Known Results and Lower Bounds

It's known that the smallest set $X$ such that $A_5$ is a subgroup of $\operatorname{Sym}(X)$ is 5 (the defining representation). However, we need a magma, not just any set with a permutation action. The magma structure must be compatible with the group action in a way that isolates $A_5$ as the entire automorphism group.

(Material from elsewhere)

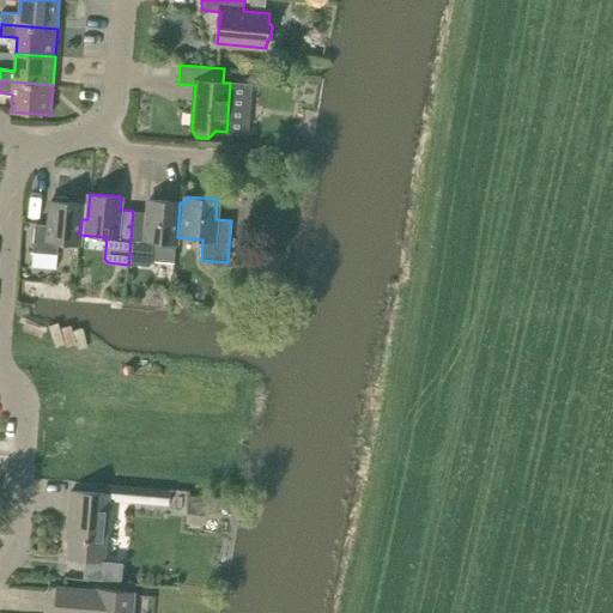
[(79,235),(82,219),(87,219),(89,204),(52,200),(49,224),(36,223),(34,252),(34,253),(58,255),(59,243),(79,244),(79,235)]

It's likely that the smallest magma for $A_5$ is larger than 5. A lower bound for the size of such a magma can be estimated by considering the number of elements required to "break" any unwanted symmetries. Since $A_5$ is a fairly "rigid" group, we might expect the magma to be moderately large.

Strategies for $A_5$

1. Representation Theory: We can use the representation theory of $A_5$ to guide our construction. $A_5$ has irreducible representations of various dimensions. We could try to encode the structure of a particular representation into the magma operation. The irreducible representation of dimension 3 is a great starting point to consider.
2. Generators and Relations: $A_5$ has a presentation with generators and relations. We can try to find a magma and a mapping from the generators of $A_5$ to automorphisms of the magma, such that the relations are satisfied. This can lead to a systematic construction.
3. Computer Search: Given the complexity, computer-aided search can be helpful. We can write a program to generate magmas of increasing size and test whether their automorphism group is isomorphic to $A_5$. This is computationally intensive, but it can be a viable approach, especially if we have some theoretical insights to narrow down the search space.

Conclusion

The problem of finding the smallest magma $M$ such that $\operatorname{Aut}(M) \cong G$ for a given finite group $G$ is a fascinating area of research. While we have some general strategies and approaches, the specific construction can be quite challenging, especially for larger and more complex groups like $A_5$. Understanding the structure of the group and leveraging its properties is crucial in finding an optimal solution. For $D_5$, the smallest magma has size 4, and the binary operation can be defined as shown earlier. However, for $A_5$, the search continues, and it's likely that a combination of theoretical insights and computational techniques will be needed to find the smallest magma.

Further research in this direction could explore other groups, develop more efficient search algorithms, and establish theoretical bounds on the size of the magma based on the properties of the group. These explorations would contribute to our understanding of the relationship between groups and algebraic structures, providing valuable insights into abstract algebra and its applications.